Trendspotting in asset markets
There is no way to predict the price of stocks and bonds over the next few days or weeks. But it is quite possible to foresee the broad course of these prices over longer periods, such as the next three to five years. These findings, which might seem both surprising and contradictory, were made and analyzed by this year’s Laureates, Eugene Fama, Lars Peter Hansen and Robert Shiller.
 
Beginning in the 1960s, Eugene Fama and several collaborators demonstrated that stock prices are extremely difficult to predict in the short run, and that new information is very quickly incorporated into prices.
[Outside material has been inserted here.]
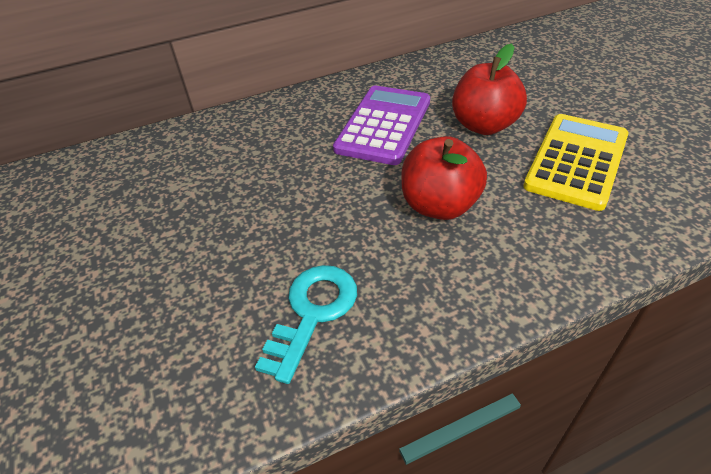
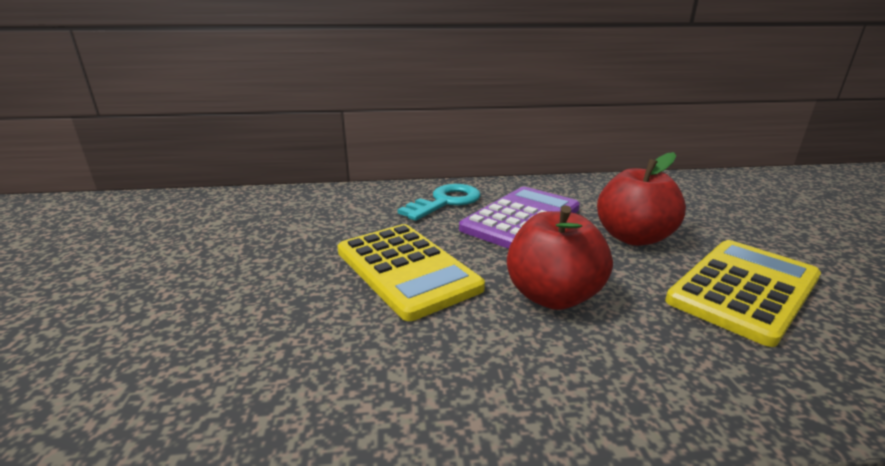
camera: 15 degrees right, 20 degrees down
(309, 209) = (406, 269): none -> yellow calculator
(312, 312) = (351, 364): turquoise key -> turquoise key (446, 202)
These findings not only had a profound impact on subsequent research but also changed market practice. The emergence of so-called index funds in stock markets all over the world is a prominent example.
 
If prices are nearly impossible to predict over days or weeks, then shouldn’t they be even harder to predict over several years? The answer is no, as Robert Shiller discovered in the early 1980s. He found that stock prices fluctuate much more than corporate dividends, and that the ratio of prices to dividends tends to fall when it is high, and to increase when it is low. This pattern holds not only for stocks, but also for bonds and other assets.
 
One approach interprets these findings in terms of the response by rational investors to uncertainty in prices. High future returns are then viewed as compensation for holding risky assets during unusually risky times. Lars Peter Hansen developed a statistical method that is particularly well suited to testing rational theories of asset pricing. Using this method, Hansen and other researchers have found that modifications of these
 
Another approach focuses on departures from rational investor behavior. So-called behavioral finance takes into account institutional restrictions, such as borrowing limits, which prevent smart investors from trading against any mispricing in the market.
The Laureates have laid the foundation for the current understanding of asset prices. It relies in part on fluctuations in risk and risk attitudes, and in part on behavioral biases and market frictions.